Author: Ó Cathasaigh
Original Thread: Summer Book Reviews

Summer Book Reviews - A Rumor Of War The number one thing that I have grown to hate about going off to college is the fact that I have neither the time, nor the inclination to be able to read for my own pleasure. As any student can attest to, we are forced to read books that, while they may be interesting, are incredibly arduous and uninteresting to read on strict deadlines. I managed to down several books last year, from Death in the Haymarket, to Silent Spring, to Darkness at Dawn: the Rise of the Russian Criminal State. However, I hated every second of that reading.

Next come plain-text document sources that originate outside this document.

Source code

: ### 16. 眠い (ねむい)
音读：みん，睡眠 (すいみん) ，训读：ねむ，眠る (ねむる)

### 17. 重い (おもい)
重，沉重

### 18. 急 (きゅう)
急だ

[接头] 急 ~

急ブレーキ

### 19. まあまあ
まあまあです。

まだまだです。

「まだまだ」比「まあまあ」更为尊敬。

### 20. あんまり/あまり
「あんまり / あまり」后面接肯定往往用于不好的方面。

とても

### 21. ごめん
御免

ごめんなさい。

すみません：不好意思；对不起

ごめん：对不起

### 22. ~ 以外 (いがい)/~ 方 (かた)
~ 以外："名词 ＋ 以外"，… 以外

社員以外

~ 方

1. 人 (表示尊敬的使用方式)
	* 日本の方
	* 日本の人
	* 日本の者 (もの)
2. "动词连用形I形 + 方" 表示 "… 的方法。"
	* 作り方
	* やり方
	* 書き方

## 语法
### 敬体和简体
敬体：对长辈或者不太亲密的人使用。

When I finally made my way home after the end of my final exams, I decided to spend an hour a night or more just reading books that I wanted to read. Much to my surprise, I managed to actually pull it off, and finished a rather interesting book in two weeks and started a second. Since I’d like to stick with this, I’ve decided to do reviews of all the books that I will read this summer.

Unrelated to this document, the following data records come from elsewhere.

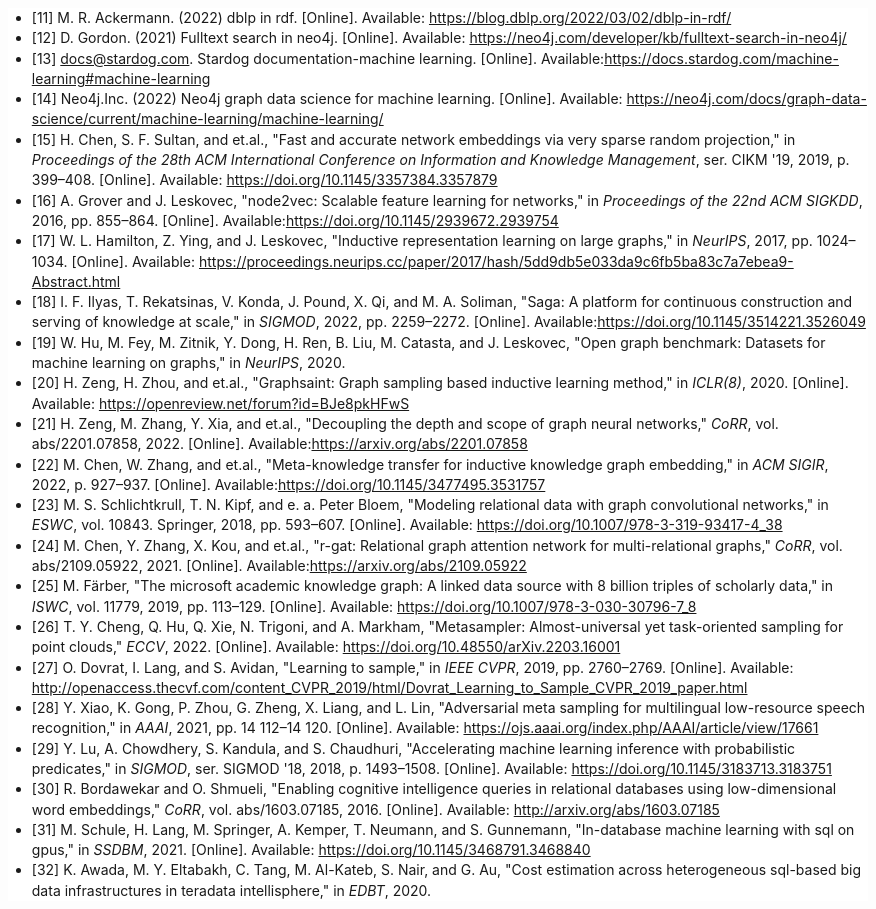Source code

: - <a id="ref-11"></a>[11] M. R. Ackermann. (2022) dblp in rdf. [Online]. Available: <https://blog.dblp.org/2022/03/02/dblp-in-rdf/>
- <a id="ref-12"></a>[12] D. Gordon. (2021) Fulltext search in neo4j. [Online]. Available: <https://neo4j.com/developer/kb/fulltext-search-in-neo4j/>
- <a id="ref-13"></a>[13] docs@stardog.com. Stardog documentation-machine learning. [Online]. Available:<https://docs.stardog.com/machine-learning#machine-learning>
- <a id="ref-14"></a>[14] Neo4j.Inc. (2022) Neo4j graph data science for machine learning. [Online]. Available: <https://neo4j.com/docs/graph-data-science/current/machine-learning/machine-learning/>
- <a id="ref-15"></a>[15] H. Chen, S. F. Sultan, and et.al., "Fast and accurate network embeddings via very sparse random projection," in *Proceedings of the 28th ACM International Conference on Information and Knowledge Management*, ser. CIKM '19, 2019, p. 399–408. [Online]. Available: <https://doi.org/10.1145/3357384.3357879>
- <a id="ref-16"></a>[16] A. Grover and J. Leskovec, "node2vec: Scalable feature learning for networks," in *Proceedings of the 22nd ACM SIGKDD*, 2016, pp. 855–864. [Online]. Available:<https://doi.org/10.1145/2939672.2939754>
- <a id="ref-17"></a>[17] W. L. Hamilton, Z. Ying, and J. Leskovec, "Inductive representation learning on large graphs," in *NeurIPS*, 2017, pp. 1024– 1034. [Online]. Available: <https://proceedings.neurips.cc/paper/2017/hash/5dd9db5e033da9c6fb5ba83c7a7ebea9-Abstract.html>
- <a id="ref-18"></a>[18] I. F. Ilyas, T. Rekatsinas, V. Konda, J. Pound, X. Qi, and M. A. Soliman, "Saga: A platform for continuous construction and serving of knowledge at scale," in *SIGMOD*, 2022, pp. 2259–2272. [Online]. Available:<https://doi.org/10.1145/3514221.3526049>
- <a id="ref-19"></a>[19] W. Hu, M. Fey, M. Zitnik, Y. Dong, H. Ren, B. Liu, M. Catasta, and J. Leskovec, "Open graph benchmark: Datasets for machine learning on graphs," in *NeurIPS*, 2020.
- <a id="ref-20"></a>[20] H. Zeng, H. Zhou, and et.al., "Graphsaint: Graph sampling based inductive learning method," in *ICLR(8)*, 2020. [Online]. Available: <https://openreview.net/forum?id=BJe8pkHFwS>
- <a id="ref-21"></a>[21] H. Zeng, M. Zhang, Y. Xia, and et.al., "Decoupling the depth and scope of graph neural networks," *CoRR*, vol. abs/2201.07858, 2022. [Online]. Available:<https://arxiv.org/abs/2201.07858>
- <a id="ref-22"></a>[22] M. Chen, W. Zhang, and et.al., "Meta-knowledge transfer for inductive knowledge graph embedding," in *ACM SIGIR*, 2022, p. 927–937. [Online]. Available:<https://doi.org/10.1145/3477495.3531757>
- <a id="ref-23"></a>[23] M. S. Schlichtkrull, T. N. Kipf, and e. a. Peter Bloem, "Modeling relational data with graph convolutional networks," in *ESWC*, vol. 10843. Springer, 2018, pp. 593–607. [Online]. Available: <https://doi.org/10.1007/978-3-319-93417-4_38>
- <a id="ref-24"></a>[24] M. Chen, Y. Zhang, X. Kou, and et.al., "r-gat: Relational graph attention network for multi-relational graphs," *CoRR*, vol. abs/2109.05922, 2021. [Online]. Available:<https://arxiv.org/abs/2109.05922>
- <a id="ref-25"></a>[25] M. Färber, "The microsoft academic knowledge graph: A linked data source with 8 billion triples of scholarly data," in *ISWC*, vol. 11779, 2019, pp. 113–129. [Online]. Available: <https://doi.org/10.1007/978-3-030-30796-7_8>
- <a id="ref-26"></a>[26] T. Y. Cheng, Q. Hu, Q. Xie, N. Trigoni, and A. Markham, "Metasampler: Almost-universal yet task-oriented sampling for point clouds," *ECCV*, 2022. [Online]. Available: <https://doi.org/10.48550/arXiv.2203.16001>
- <a id="ref-27"></a>[27] O. Dovrat, I. Lang, and S. Avidan, "Learning to sample," in *IEEE CVPR*, 2019, pp. 2760–2769. [Online]. Available: <http://openaccess.thecvf.com/content_CVPR_2019/html/Dovrat_Learning_to_Sample_CVPR_2019_paper.html>
- <a id="ref-28"></a>[28] Y. Xiao, K. Gong, P. Zhou, G. Zheng, X. Liang, and L. Lin, "Adversarial meta sampling for multilingual low-resource speech recognition," in *AAAI*, 2021, pp. 14 112–14 120. [Online]. Available: <https://ojs.aaai.org/index.php/AAAI/article/view/17661>
- <a id="ref-29"></a>[29] Y. Lu, A. Chowdhery, S. Kandula, and S. Chaudhuri, "Accelerating machine learning inference with probabilistic predicates," in *SIGMOD*, ser. SIGMOD '18, 2018, p. 1493–1508. [Online]. Available: <https://doi.org/10.1145/3183713.3183751>
- <a id="ref-30"></a>[30] R. Bordawekar and O. Shmueli, "Enabling cognitive intelligence queries in relational databases using low-dimensional word embeddings," *CoRR*, vol. abs/1603.07185, 2016. [Online]. Available: <http://arxiv.org/abs/1603.07185>
- <a id="ref-31"></a>[31] M. Schule, H. Lang, M. Springer, A. Kemper, T. Neumann, and S. Gunnemann, "In-database machine learning with sql on gpus," in *SSDBM*, 2021. [Online]. Available: <https://doi.org/10.1145/3468791.3468840>
- <a id="ref-32"></a>[32] K. Awada, M. Y. Eltabakh, C. Tang, M. Al-Kateb, S. Nair, and G. Au, "Cost estimation across heterogeneous sql-based big data infrastructures in teradata intellisphere," in *EDBT*, 2020.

The first such book was a very interesting one entitled A Rumor of War by Philip Caputo. This is in essence a memoir of Caputo’s service in the earliest stages of the Vietnam War as a “Boot Brown Bar” 2nd Lieutenant in the United States Marine Corps. This chilling true story will undoubtedly change your views about America’s most controversial war. It covers Caputo’s change from an idealistic college graduate, inspired by the words of John F. Kennedy’s “Ask Not” speech, to a cynical Veteran of many ambushes and skirmishes with an enemy as cruel and vicious as any America had ever faced.
The book spends most of it’s time describing how life really was in Vietnam for the first Marines to land in 1965. From the early high spirits and arrogance of his company, to the realization of the truth about War as his men killed and were killed. It is incredibly chilling as it describes the horrors of going out on a patrol in the jungles of Southeast Asia. Booby traps, landmines, and enemy ambushes could maim or kill anyone at anytime. Not that the American forces are painted as helpless in the book, they take their revenge on the Viet Cong as well. Caputo describes his transition from a ‘civilized’ officer, speaking out against an ARVN ranger beating information out of a Vietnamese Civilian to an Officer who simply wanted to kill. In the words of the ARVN ranger “you’ll learn how things are done around here.” Caputo and his men did.

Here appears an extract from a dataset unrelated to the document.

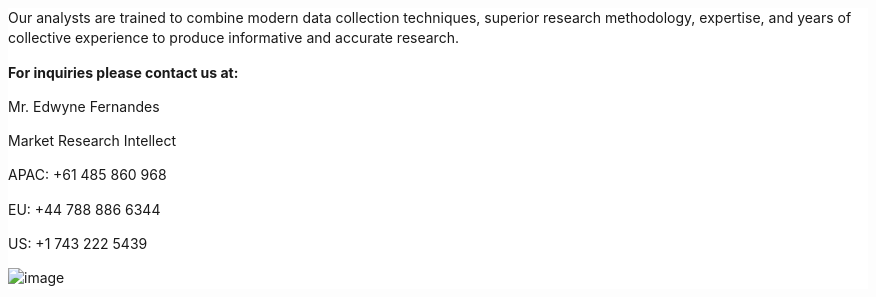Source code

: Our analysts are trained to combine modern data collection techniques, superior research methodology, expertise, and years of collective experience to produce informative and accurate research.</span></p><p><strong>For inquiries please contact us at:</strong></p><p>Mr. Edwyne Fernandes</p><p>Market Research Intellect</p><p>APAC: +61 485 860 968</p><p>EU: +44 788 886 6344</p><p>US: +1 743 222 5439</p>
![image](https://github.com/user-attachments/assets/c463378f-25ef-4564-ad48-c12227907701)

Another theme of the book was the brutality that the War put into otherwise normal men. Burning villages, shooting civilians without realizing it, and remorselessly gunning down any Viet Cong that could be found were just a few examples of what Caputo saw during his term of service in Vietnam. It is not a book to ridicule the American forces as evil, but to show just what the constant strain of fighting a war in which there is no rear to relax in, and every step could be your last does to normal people. As one critic put it, this book is the “first to insist that…the reader ask himself the questions: How would I have acted? To what lengths would I have gone to survive? The sense of self is assaulted, overcome, subverted, leaving the reader to contemplate the deadening possibility that his own moral safety net might have a hole in it.” A Rumor of War challenges everything you think you know about the Vietnam War and the men who fought it, no matter your opinion of the conflict.

In closing, a Rumor of War is the most terrifying book I have ever read. All the more frightening because it’s a completely true story. Each “character” is, or rather was, a real person with a family and a life. It is saddening to think that each of the men who is killed in the book were actual people, and that they are also a small portion of the fifty thousand American Soldiers who were also killed in a fruitless war. It will most certainly make you wonder if you could have kept your sanity in the completely insane environment of 1965 Vietnam.